**Requirements:**
1 – Answer these questions about the forum thread on a furnace's cold air return, one per line:
(a) How much extra did the repairman say it would cost to run the cold air return under the new furnace?
(b) What does jdougn suggest getting?
(c) What does glennjanie say a universal plenum might cost?
2 – List every username that appears in the post headers of the forum thread on a furnace's cold air return.
3 – Write the next part of the forum thread about a furnace's cold air return, continuing from where it stops.

**Document passage:**
_ _ _ _ _

# cold air return



## peppergang (Feb 13, 2009)

I need to replace my existing furnace where the cold air return fits into the rear of the furnace. The repairman that came out told me that new furnaces don't allow rear cold air return because of the location of the blower and that it would be an extra $1000 to run the cold air return under the new furnace. 
Is this actually the case or are there new furnaces that wouldn't require all this extra work?


----------



## jdougn (Feb 13, 2009)

Hello Peppergang,

Since I'm not an hvac guy, maybe get a couple additional quotes. Talk to the companies on the phone to explain your situation first and see what they say about their ability to work with your situation.  
just my .o2, Doug


----------



## glennjanie (Feb 13, 2009)

Welcome PepperGang:
I'm more than a little leary of the serviceman's statement. It would be necessary to cut the back out of the furnace, of course and that would be a hard cut but I haven't met a blower that has any idea where the air is coming from. 
The thousand dollar duct under the furnace is a nice round, terrorizing number that says "back off". The furnace is typically much shorter than the older ones, so why not raise the furnace up, put a plenum under it and cut the return in the plenum. A universal plenum would cost maybe, $30 and just slips togather; how much is that worth?

_ _ _ _ _

**Record extracts:**

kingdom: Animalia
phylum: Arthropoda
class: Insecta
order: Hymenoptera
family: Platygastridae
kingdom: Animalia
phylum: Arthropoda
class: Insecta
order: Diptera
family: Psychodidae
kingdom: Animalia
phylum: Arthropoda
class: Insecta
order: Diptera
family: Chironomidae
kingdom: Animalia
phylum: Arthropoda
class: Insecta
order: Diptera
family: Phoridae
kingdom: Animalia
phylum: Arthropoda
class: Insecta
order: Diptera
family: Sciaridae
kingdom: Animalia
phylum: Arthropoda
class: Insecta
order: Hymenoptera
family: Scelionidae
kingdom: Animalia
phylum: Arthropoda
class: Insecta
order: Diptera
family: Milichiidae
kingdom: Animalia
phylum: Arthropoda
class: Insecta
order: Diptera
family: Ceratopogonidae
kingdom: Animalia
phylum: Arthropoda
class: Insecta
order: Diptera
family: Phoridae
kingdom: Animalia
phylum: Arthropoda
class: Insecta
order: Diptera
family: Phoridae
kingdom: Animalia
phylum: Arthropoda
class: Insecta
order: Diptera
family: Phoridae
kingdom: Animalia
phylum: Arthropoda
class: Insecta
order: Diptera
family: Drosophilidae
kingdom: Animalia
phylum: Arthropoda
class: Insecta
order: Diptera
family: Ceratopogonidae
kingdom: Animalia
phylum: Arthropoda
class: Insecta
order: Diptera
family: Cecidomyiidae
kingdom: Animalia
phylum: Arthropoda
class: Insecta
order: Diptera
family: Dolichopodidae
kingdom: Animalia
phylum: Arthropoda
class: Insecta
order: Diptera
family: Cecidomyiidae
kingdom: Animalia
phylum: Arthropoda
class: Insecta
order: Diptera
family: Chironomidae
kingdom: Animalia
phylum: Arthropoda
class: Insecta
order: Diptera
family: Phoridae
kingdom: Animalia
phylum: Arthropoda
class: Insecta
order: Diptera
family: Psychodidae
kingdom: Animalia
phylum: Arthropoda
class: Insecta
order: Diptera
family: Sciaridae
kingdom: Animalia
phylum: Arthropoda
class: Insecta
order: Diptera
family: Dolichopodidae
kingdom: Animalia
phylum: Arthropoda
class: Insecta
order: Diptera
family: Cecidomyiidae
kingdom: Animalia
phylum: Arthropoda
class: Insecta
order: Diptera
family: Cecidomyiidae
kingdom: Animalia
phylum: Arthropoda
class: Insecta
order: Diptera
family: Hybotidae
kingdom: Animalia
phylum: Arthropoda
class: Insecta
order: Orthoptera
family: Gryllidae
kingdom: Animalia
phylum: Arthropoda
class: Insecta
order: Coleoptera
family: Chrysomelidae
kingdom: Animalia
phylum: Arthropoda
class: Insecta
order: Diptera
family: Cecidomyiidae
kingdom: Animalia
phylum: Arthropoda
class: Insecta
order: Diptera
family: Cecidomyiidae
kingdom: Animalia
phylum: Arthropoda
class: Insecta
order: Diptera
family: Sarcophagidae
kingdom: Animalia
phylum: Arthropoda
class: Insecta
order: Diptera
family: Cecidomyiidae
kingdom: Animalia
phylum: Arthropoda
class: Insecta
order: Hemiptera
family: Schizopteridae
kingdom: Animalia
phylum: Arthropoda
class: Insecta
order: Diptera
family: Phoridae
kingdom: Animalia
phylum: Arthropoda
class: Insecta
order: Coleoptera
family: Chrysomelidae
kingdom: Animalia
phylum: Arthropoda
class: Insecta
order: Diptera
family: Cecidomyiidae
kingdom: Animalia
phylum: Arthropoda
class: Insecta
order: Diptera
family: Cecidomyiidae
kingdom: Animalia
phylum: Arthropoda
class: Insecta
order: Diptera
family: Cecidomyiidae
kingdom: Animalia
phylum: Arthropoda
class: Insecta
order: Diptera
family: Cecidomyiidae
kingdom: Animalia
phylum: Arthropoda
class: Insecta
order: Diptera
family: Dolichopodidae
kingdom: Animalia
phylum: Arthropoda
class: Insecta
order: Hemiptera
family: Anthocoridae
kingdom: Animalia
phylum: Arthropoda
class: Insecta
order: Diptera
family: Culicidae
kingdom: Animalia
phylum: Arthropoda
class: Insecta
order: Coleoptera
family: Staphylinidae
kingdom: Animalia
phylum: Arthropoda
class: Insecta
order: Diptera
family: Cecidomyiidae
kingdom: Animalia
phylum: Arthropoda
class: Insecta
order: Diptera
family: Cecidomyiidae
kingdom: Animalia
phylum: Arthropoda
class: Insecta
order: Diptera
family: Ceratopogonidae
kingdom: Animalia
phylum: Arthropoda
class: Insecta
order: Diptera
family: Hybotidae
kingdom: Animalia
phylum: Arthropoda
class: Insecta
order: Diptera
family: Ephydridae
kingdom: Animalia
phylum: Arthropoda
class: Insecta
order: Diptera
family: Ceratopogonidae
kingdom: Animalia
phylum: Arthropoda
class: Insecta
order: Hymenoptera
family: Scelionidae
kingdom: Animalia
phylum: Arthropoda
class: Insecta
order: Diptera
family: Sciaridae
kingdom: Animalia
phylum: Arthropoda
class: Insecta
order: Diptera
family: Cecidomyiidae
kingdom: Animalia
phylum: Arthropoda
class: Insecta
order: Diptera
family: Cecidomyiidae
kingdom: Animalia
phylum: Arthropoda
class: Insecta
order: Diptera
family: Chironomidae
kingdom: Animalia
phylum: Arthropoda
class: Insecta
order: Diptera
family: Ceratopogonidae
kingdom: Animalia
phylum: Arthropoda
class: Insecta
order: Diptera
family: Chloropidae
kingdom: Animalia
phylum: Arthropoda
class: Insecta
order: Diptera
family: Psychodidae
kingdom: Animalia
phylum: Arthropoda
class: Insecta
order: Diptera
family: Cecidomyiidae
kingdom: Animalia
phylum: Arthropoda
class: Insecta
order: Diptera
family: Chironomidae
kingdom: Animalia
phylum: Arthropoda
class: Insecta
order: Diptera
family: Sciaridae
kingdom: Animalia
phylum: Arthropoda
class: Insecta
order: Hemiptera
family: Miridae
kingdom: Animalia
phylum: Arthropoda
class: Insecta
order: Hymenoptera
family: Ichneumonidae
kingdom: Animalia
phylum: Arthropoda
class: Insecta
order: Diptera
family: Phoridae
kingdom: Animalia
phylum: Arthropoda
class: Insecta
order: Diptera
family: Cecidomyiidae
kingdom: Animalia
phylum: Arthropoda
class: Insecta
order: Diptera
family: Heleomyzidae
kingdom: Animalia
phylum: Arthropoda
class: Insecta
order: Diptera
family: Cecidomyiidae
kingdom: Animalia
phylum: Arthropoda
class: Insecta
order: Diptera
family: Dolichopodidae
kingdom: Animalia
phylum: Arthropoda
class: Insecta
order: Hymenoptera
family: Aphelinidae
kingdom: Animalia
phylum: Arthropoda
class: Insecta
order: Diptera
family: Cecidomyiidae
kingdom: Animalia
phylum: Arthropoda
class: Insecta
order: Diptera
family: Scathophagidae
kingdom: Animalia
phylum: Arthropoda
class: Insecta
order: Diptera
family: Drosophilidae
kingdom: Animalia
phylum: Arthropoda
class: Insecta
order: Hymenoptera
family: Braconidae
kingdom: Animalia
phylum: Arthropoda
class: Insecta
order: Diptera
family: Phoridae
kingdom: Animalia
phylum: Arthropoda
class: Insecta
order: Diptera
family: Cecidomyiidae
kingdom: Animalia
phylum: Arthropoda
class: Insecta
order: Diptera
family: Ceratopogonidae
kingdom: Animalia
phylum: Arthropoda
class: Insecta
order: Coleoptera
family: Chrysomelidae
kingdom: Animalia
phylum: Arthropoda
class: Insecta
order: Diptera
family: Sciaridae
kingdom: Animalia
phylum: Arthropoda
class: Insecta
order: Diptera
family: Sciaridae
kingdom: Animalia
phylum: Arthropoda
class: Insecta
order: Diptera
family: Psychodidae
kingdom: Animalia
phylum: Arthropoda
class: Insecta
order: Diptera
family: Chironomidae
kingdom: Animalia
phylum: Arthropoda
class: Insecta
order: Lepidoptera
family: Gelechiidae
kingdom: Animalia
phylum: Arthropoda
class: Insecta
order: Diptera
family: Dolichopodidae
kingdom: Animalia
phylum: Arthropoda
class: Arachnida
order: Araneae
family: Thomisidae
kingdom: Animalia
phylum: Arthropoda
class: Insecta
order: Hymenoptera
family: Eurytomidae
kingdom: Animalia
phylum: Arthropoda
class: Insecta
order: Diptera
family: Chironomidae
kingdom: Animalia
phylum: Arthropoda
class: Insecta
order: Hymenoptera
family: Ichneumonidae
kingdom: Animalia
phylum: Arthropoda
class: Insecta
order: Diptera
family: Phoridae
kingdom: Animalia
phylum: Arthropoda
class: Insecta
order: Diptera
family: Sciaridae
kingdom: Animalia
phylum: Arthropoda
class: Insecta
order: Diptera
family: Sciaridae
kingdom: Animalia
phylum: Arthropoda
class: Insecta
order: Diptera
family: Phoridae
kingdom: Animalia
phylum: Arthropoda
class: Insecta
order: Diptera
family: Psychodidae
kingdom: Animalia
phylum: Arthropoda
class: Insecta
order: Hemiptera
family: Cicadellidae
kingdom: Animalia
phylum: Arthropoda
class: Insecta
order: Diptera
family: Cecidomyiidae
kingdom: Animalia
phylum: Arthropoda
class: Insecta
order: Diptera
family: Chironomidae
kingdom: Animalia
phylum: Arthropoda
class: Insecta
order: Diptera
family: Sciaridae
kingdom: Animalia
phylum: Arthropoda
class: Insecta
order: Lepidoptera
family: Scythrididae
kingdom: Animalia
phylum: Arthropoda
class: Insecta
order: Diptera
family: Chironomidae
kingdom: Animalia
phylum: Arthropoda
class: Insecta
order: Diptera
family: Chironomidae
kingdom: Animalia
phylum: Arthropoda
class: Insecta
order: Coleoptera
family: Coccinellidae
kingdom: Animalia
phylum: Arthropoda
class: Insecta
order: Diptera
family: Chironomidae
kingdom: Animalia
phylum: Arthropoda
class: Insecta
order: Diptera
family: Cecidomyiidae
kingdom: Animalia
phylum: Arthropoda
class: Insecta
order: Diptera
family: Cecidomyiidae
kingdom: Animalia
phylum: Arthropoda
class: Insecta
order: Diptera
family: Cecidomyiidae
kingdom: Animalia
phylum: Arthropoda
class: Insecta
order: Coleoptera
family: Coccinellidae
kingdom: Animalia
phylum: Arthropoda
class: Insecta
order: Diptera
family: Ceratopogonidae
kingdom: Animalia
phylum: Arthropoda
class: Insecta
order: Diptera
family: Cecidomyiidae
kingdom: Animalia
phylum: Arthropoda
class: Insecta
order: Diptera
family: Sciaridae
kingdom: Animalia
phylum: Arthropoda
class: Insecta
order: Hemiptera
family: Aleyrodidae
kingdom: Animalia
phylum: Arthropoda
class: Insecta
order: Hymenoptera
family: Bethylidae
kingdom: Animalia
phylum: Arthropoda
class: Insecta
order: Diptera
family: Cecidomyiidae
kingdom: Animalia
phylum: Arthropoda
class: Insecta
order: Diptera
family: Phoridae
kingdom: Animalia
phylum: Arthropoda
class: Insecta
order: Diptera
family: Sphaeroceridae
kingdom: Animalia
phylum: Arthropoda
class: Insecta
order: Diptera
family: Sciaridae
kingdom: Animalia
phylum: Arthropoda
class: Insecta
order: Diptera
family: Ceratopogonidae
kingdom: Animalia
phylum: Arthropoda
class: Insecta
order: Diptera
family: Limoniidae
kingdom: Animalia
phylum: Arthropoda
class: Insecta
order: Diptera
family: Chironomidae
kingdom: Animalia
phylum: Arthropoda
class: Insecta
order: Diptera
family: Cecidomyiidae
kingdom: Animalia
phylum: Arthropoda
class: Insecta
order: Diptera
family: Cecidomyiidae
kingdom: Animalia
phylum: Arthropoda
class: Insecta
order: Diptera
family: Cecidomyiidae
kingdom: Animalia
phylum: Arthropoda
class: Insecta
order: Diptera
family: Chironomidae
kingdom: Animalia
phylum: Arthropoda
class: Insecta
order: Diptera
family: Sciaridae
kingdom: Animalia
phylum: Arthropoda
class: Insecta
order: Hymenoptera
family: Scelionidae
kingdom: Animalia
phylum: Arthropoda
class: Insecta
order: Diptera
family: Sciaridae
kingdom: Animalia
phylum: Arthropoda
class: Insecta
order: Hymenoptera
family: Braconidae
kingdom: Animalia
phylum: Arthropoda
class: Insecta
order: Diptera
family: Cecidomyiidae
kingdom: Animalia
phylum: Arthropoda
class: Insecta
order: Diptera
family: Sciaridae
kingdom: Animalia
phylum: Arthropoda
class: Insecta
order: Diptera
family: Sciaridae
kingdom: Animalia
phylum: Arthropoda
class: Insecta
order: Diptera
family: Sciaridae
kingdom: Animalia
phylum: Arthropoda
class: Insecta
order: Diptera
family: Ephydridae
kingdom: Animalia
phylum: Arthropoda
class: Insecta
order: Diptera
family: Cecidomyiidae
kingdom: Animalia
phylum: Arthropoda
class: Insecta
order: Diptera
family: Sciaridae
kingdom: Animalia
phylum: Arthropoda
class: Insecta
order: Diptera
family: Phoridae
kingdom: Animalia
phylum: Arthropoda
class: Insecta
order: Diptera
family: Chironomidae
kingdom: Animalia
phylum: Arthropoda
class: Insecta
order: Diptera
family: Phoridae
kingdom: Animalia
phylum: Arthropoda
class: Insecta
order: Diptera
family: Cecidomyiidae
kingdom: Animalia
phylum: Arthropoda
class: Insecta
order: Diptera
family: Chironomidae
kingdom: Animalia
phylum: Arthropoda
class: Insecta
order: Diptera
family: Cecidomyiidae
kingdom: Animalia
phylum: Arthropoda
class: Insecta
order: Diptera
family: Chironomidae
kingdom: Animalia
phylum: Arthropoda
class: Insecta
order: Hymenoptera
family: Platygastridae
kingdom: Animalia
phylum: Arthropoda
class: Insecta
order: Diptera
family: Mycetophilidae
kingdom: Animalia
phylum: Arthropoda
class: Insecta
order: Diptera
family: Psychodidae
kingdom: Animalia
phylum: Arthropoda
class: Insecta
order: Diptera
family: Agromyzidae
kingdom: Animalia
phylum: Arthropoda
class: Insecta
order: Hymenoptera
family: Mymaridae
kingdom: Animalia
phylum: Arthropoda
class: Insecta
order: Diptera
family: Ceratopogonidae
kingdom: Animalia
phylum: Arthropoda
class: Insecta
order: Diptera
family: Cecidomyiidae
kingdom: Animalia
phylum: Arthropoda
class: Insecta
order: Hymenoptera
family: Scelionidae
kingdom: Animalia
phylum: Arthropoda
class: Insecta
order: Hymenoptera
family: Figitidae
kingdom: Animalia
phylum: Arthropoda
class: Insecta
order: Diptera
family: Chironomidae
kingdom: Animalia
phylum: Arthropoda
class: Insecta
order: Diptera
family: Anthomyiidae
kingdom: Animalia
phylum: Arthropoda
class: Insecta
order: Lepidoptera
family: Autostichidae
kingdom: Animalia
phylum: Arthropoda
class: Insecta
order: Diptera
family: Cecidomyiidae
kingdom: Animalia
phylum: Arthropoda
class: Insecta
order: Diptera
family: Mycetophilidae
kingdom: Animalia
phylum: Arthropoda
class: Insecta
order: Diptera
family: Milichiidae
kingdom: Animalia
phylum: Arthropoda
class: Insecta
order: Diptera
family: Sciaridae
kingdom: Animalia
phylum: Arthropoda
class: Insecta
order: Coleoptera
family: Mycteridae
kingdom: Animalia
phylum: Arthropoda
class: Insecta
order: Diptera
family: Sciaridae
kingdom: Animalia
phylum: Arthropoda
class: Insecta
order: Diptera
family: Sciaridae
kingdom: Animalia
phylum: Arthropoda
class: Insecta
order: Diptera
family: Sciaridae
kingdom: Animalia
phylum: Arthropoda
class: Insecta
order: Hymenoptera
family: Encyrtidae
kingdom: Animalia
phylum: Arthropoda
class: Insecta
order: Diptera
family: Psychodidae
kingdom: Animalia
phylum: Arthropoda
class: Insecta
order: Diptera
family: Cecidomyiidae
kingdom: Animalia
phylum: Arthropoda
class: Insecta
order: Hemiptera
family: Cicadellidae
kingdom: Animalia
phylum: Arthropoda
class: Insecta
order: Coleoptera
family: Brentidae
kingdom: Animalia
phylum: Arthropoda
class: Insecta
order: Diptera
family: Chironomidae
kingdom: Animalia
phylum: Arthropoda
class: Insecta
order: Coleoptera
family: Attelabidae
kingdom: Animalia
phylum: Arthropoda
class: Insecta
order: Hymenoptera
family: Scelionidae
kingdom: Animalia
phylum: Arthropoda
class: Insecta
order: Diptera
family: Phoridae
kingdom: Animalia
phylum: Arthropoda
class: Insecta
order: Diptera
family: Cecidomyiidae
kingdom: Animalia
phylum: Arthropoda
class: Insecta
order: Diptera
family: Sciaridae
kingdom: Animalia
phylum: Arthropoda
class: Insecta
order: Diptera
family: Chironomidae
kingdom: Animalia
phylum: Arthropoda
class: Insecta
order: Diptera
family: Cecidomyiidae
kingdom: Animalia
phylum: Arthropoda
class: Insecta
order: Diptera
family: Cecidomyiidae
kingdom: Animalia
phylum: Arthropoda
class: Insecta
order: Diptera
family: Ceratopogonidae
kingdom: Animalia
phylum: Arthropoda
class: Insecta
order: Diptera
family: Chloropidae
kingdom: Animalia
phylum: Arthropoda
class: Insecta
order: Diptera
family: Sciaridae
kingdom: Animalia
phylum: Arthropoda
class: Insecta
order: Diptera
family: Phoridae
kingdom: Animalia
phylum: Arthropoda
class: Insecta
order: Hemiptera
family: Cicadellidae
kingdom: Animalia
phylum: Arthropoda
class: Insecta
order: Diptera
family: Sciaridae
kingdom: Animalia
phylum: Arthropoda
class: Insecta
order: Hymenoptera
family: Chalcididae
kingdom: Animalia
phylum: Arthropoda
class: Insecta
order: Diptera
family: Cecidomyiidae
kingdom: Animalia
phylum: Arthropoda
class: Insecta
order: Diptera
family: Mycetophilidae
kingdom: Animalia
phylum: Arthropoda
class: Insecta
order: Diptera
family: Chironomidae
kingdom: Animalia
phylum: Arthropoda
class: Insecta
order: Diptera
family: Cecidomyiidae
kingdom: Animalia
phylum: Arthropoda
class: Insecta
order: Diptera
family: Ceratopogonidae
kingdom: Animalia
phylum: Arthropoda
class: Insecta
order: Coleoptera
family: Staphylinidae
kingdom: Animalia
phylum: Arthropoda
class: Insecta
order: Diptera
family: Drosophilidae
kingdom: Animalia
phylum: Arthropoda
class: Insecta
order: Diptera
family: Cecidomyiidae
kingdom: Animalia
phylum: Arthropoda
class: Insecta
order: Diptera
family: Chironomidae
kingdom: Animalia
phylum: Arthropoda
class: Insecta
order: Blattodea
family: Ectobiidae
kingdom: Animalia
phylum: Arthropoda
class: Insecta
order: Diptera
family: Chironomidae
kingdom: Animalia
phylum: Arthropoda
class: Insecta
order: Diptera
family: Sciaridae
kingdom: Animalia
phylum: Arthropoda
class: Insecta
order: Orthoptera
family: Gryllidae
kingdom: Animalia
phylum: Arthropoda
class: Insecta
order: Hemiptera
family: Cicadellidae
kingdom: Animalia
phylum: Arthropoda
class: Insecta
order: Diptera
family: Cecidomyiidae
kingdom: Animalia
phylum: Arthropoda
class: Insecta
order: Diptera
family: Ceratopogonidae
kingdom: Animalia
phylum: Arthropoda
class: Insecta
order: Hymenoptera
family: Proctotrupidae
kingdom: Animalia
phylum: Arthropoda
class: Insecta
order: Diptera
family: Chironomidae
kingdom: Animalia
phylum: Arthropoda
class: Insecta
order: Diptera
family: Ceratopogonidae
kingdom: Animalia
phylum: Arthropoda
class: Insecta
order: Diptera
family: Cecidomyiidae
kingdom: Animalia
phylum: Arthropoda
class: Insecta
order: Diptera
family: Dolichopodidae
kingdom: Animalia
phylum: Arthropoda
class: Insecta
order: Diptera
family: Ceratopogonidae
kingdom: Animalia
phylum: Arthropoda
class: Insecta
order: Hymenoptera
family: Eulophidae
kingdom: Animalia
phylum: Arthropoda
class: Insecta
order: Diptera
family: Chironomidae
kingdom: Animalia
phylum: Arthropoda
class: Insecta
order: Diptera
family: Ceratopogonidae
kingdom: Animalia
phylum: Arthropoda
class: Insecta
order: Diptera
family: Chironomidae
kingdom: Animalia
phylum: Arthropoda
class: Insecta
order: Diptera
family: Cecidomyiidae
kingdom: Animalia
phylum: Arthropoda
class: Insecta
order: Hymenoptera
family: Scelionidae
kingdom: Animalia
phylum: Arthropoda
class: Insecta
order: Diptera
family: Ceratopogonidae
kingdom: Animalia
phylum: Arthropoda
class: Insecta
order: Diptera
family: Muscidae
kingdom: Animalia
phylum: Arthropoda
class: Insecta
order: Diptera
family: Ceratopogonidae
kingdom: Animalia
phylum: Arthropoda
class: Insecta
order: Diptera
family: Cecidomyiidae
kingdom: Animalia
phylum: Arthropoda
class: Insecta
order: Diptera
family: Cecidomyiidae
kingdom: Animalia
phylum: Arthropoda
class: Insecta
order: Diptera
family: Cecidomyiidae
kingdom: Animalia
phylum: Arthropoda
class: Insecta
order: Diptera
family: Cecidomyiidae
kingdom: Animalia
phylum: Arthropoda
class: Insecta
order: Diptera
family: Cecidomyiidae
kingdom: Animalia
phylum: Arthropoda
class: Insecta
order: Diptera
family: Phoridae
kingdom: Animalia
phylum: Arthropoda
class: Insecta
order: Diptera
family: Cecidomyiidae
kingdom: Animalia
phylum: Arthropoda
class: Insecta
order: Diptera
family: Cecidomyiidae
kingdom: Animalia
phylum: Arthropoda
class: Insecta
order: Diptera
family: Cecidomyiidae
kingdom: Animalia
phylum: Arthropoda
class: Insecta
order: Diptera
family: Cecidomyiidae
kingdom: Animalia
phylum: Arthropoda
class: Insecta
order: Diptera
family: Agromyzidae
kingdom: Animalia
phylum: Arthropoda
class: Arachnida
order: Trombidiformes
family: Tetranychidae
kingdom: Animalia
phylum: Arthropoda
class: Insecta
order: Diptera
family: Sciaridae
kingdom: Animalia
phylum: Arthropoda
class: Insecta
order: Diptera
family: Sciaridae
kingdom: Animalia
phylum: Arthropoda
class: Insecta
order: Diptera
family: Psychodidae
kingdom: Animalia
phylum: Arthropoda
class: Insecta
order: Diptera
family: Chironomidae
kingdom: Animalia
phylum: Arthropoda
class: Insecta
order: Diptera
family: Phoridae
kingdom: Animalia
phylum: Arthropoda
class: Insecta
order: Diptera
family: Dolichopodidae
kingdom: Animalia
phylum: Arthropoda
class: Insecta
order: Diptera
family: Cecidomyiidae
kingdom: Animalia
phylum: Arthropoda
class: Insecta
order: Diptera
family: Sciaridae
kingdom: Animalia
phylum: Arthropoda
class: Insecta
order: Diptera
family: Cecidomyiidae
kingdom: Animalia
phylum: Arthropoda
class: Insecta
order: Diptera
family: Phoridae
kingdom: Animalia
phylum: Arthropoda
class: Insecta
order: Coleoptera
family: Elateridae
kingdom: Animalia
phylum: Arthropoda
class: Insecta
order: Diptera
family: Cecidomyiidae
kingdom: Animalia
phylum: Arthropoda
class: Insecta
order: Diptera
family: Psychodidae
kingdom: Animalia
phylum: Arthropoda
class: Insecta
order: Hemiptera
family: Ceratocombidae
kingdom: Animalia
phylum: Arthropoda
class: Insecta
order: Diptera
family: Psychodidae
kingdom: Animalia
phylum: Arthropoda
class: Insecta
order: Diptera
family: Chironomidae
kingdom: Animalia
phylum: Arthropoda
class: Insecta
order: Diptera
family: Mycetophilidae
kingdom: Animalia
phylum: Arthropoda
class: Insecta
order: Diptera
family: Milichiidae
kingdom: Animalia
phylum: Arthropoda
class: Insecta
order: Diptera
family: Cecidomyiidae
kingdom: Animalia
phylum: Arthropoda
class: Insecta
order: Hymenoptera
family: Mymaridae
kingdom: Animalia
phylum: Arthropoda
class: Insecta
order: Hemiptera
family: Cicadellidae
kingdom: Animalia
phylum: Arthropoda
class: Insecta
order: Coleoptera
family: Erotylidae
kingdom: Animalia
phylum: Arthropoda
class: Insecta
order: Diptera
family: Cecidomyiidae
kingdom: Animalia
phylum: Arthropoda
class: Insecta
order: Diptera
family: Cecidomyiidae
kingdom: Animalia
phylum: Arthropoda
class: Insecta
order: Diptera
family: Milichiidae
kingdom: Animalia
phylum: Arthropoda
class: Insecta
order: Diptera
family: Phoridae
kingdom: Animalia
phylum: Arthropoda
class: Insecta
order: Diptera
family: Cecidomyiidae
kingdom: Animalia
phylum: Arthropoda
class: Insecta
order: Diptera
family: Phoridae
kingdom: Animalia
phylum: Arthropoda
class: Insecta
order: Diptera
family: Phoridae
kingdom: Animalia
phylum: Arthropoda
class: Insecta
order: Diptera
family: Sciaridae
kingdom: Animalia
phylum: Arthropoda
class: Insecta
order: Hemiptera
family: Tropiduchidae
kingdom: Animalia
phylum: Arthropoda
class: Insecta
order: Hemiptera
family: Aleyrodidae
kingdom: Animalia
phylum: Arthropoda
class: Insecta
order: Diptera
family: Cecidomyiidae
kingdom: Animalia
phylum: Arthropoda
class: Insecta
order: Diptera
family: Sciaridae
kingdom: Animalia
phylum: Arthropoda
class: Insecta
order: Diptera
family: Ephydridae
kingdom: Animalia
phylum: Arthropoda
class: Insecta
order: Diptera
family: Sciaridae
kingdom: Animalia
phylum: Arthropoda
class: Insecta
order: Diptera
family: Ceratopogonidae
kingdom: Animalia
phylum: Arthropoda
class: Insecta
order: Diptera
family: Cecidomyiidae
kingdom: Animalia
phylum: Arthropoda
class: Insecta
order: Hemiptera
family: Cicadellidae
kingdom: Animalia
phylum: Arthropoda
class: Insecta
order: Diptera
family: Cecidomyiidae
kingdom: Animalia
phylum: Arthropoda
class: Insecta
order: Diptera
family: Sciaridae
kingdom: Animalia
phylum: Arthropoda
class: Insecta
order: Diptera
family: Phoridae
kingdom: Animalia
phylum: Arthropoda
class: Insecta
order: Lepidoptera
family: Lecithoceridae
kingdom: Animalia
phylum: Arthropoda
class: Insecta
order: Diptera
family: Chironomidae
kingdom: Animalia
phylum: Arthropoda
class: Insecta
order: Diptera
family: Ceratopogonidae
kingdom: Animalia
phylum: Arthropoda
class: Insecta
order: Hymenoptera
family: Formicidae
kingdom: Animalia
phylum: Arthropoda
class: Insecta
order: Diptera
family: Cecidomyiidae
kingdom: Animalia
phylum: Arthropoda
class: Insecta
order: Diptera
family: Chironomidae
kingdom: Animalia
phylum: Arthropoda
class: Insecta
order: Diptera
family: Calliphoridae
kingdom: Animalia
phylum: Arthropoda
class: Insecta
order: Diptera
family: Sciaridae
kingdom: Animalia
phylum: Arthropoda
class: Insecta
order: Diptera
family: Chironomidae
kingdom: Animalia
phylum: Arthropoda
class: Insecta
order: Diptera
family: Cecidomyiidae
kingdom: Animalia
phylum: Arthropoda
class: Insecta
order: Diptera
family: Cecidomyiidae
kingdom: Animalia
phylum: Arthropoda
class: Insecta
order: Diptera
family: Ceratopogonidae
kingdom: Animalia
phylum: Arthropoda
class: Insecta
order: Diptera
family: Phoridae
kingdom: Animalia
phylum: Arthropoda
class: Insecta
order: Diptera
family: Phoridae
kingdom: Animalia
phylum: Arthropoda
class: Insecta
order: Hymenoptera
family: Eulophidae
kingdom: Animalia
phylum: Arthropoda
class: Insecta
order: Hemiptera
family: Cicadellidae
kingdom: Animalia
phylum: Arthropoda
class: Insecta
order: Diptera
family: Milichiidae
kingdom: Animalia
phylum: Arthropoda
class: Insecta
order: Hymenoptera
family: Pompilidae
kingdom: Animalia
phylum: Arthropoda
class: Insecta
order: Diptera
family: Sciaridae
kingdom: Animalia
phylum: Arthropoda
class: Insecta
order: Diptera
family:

_ _ _ _ _

**Answers for the exercise:**
1 –
(a) $1000
(b) A couple of additional quotes
(c) Maybe $30

2 – peppergang, jdougn, glennjanie

3 –
Glenn


----------



## peppergang (Feb 14, 2009)

good suggestions.
thanks to both of you


----------



## Eric (Feb 14, 2009)

Hi,

I'm in contract for my first house right now, and had my inspection yesterday.  When I opened the cabinet with the heater, I saw everything connected as normal, except for a flexible 5" pipe just dangling from the ceiling in the heater closet.  I asked the inspector what that was for, and he said it was the cold air return, just venting into the same space as the heater.  He said it went to the roof, and brought fresh air into the chamber, for the heater to use.  It wasn't connected to anything, just a vent line to the outside, and it worked just fine.


----------



## mudmixer (Feb 14, 2009)

Eric -

That was probably not a vent but is a fresh air supply for combustion. This is required in many areas.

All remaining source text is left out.